Politique & Economie

Accord Iran-USA : et pendant ce temps, Israël continue de tirer

L’encre de l’accord n’était pas encore sèche que les premières victimes tombaient. C’est le paradoxe cruel de la diplomatie moyen-orientale dans sa version 2026 : on annonce un cessez-le-feu d’un côté, et les frappes continuent de l’autre. Bienvenue dans la nouvelle normalité géopolitique, où les communiqués triomphants coexistent avec les corps sur le terrain.

Selon Le Monde et le quotidien libanais L’Orient-Le Jour, une attaque israélienne a causé au moins un mort dans le sud du Liban dans les heures qui ont suivi l’annonce officielle d’un accord entre Washington et Téhéran. C’est même la deuxième victime enregistrée depuis cette annonce censée amorcer une désescalade régionale. Le Hezbollah, bras armé de l’Iran au Liban, était évidemment au cœur de cet aspect du deal. Et pourtant, les tirs continuent.

On peut se demander ce que vaut réellement un accord signé entre deux capitales quand il ne se traduit pas immédiatement en silence des armes à quelques centaines de kilomètres. La réponse, cruelle mais réaliste, c’est que les accords de ce type ne sont jamais des interrupteurs : ce sont des processus, des équilibres fragiles qui demandent des semaines, parfois des mois, pour infuser dans la réalité du terrain. Mais cette explication technique ne console pas grand monde dans le sud du Liban.

« L’accord est censé inclure une désescalade sur le front libanais, où le Hezbollah soutient la République islamique. »

Ce qui est frappant dans cette séquence, c’est la simultanéité des signaux contradictoires. Le même jour, on apprenait aussi que douze stands israéliens avaient été fermés au salon de la défense Eurosatory, en France, le ministère de la défense israélien dénonçant des « exigences exaspérantes » et une mesure qu’il qualifiait de « cynique ». Israël se retrouve ainsi marginalisé sur les deux fronts en même temps : diplomatiquement, par un accord qui le contourne en traitant directement avec son ennemi iranien, et symboliquement, par des exclusions de salons européens qui sonnent comme autant de désaveux formels.

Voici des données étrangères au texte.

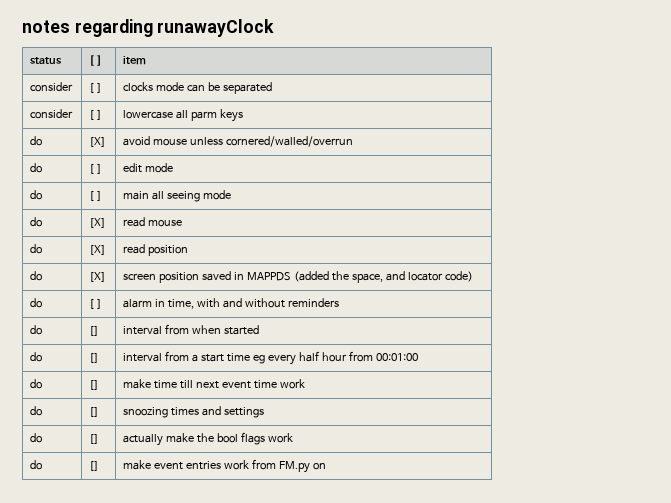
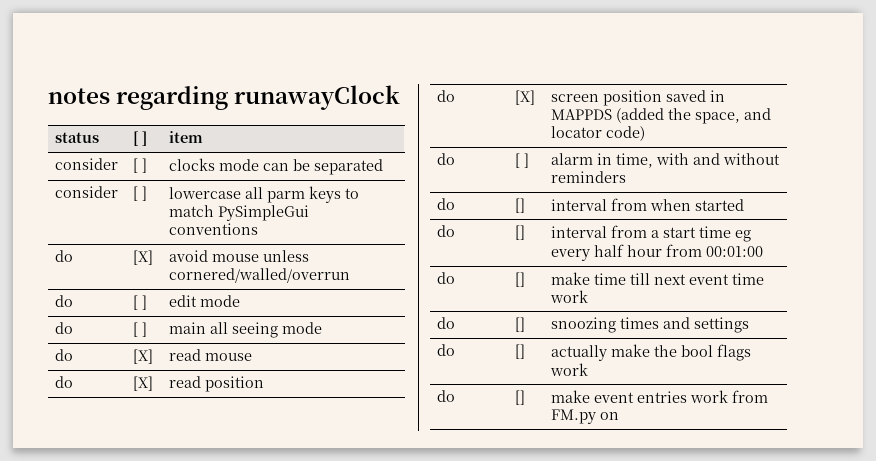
(244, 115) none -> [345,188,360,199] [169,205,310,221] [169,223,259,235] to match PySimpleGui conventions

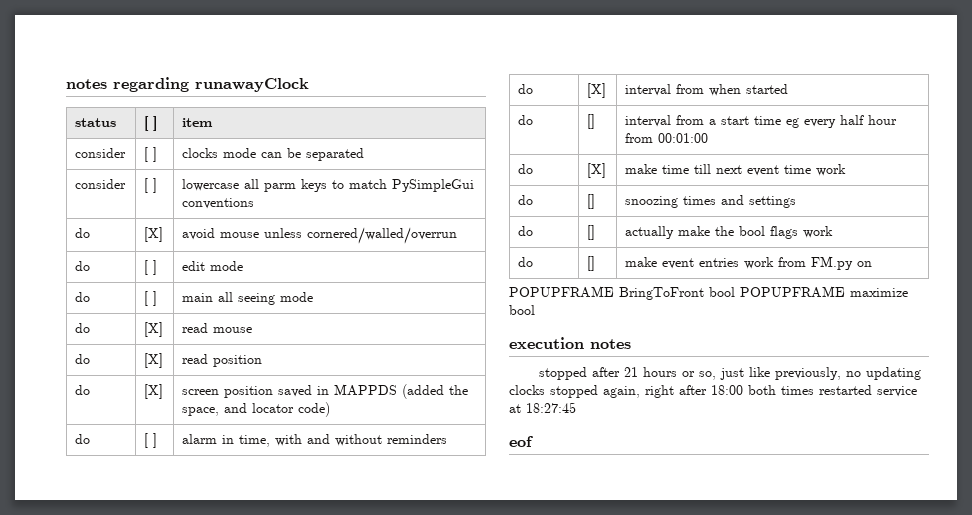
[515,198,526,213] [] -> [587,83,607,98] [X]
[515,272,526,287] [] -> [587,163,607,178] [X]
(620, 416) none -> [509,286,908,300] [509,305,535,315] [509,337,631,349] [539,367,922,380] [509,385,917,398] [509,402,576,413] [509,436,533,447] // POPUPFRAME BringToFront bool POPUPFRAME maximize bool // execution notes // stopped after 21 hours or so, just like previously, no updating clocks stopped again, right after 18:00 both times restarted service at 18:27:45 // eof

La question centrale que pose cette séquence n’est pas tant la portée réelle de l’accord américano-iranien que la capacité des États-Unis à s’imposer comme garant crédible d’une désescalade régionale. Washington négocie avec Téhéran, mais peut-il peser sur les décisions opérationnelles de Tel-Aviv sur le terrain libanais ? L’histoire récente suggère que cette influence a des limites très concrètes, et que les Israéliens ont toujours conservé une liberté d’action que leurs alliés occidentaux rechignent à remettre en cause frontalement.

Ce qui est certain, c’est que chaque mort enregistré après une annonce de désescalade est une bombe à fragmentation politique. Elle affaiblit la crédibilité de Washington, complique la position des négociateurs iraniens vis-à-vis de leurs propres factions internes, et alimente au Liban une défiance profonde envers toute promesse venue d’en haut. Les accords se concluent dans les palaces. Les conséquences, elles, se payent ailleurs.